We discussed cognitive development for a while, me trying to understand the finer points of a debate in the field and Halberda clearly enjoying explaining it. But he kept looking down at my kid as if he also kind of wanted to go play choo-choo. I realized that part of him would rather ditch me and play with my toddler. Meanwhile, I, his father, was kind of glad that the little monkey was having a good time and I didn’t have to do anything.
And it’s not that I don’t like childish things, I do. My office is full of Rubix cubes and Star Wars figures and baseball cards. I just don’t like playing dump truck with someone who can’t string ten words together without repeating eight of them.
I am aware that this might make me a bad person. The notion that I am too selfish to be a great father has occurred to me. But now that I have a little rabid chimpanzee to call my own, this thought returns with increasing frequency. I watch other dads play with their kids in the park who genuinely seem to love it and I feel a little inadequate.
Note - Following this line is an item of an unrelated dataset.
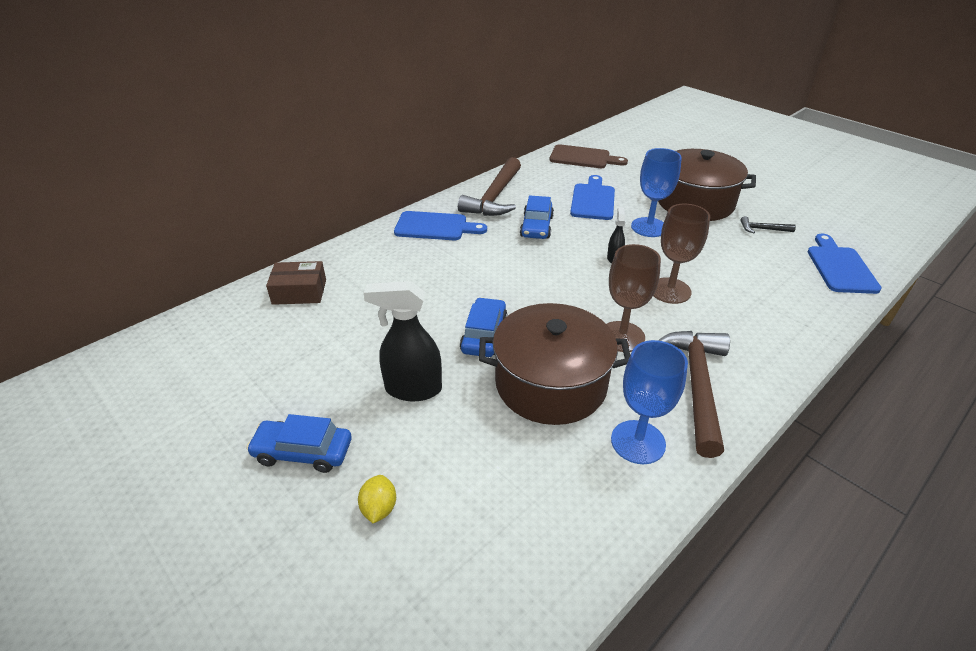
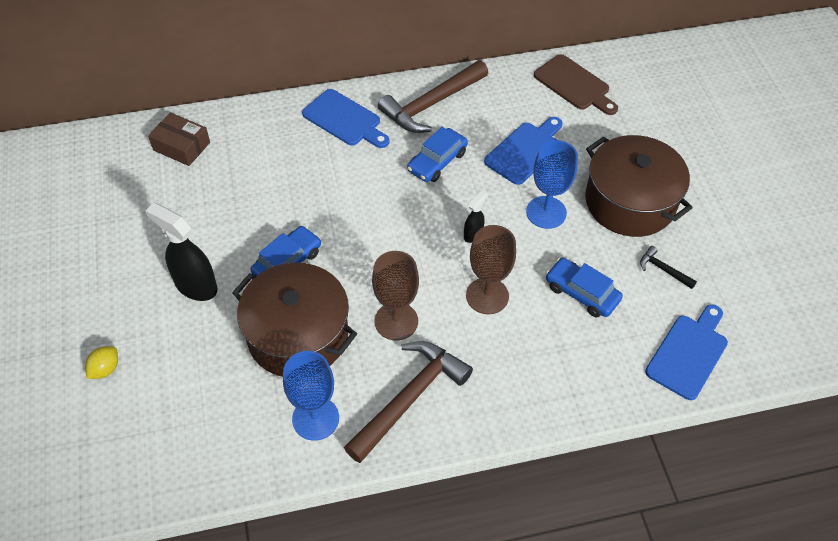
camera: 30 degrees right, 15 degrees up
blue car [246,414,352,473] -> blue car moved to [546,258,623,318]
I can’t believe that I am the first person to feel this way. Surely there is a way for a reluctant parent to still be a good father, right?
Looking at the other dads, I keep thinking, “Yeah, well, raising a teenager is way harder than a toddler and I’m gonna be great at that. See you in ten years, pal. Then where is your lame peek-a-boo game gonna get you?”
But I don’t know that. It’s possible this feeling never goes away. What if I’m just missing some key offspring-empathy-gene? What if parenting is like eating beets? Either it makes sense or it doesn’t and there’s no way to change it if it doesn’t.* If that’s the case, it’s a long time until he goes off to college. Maybe I should sign up for some more trips to the lab with the fun toy box.
* Some might say that beets are delicious vegetables and that there is nothing wrong with enjoying them. I do not understand such people and have always secretly suspected them to be aliens disguised as people.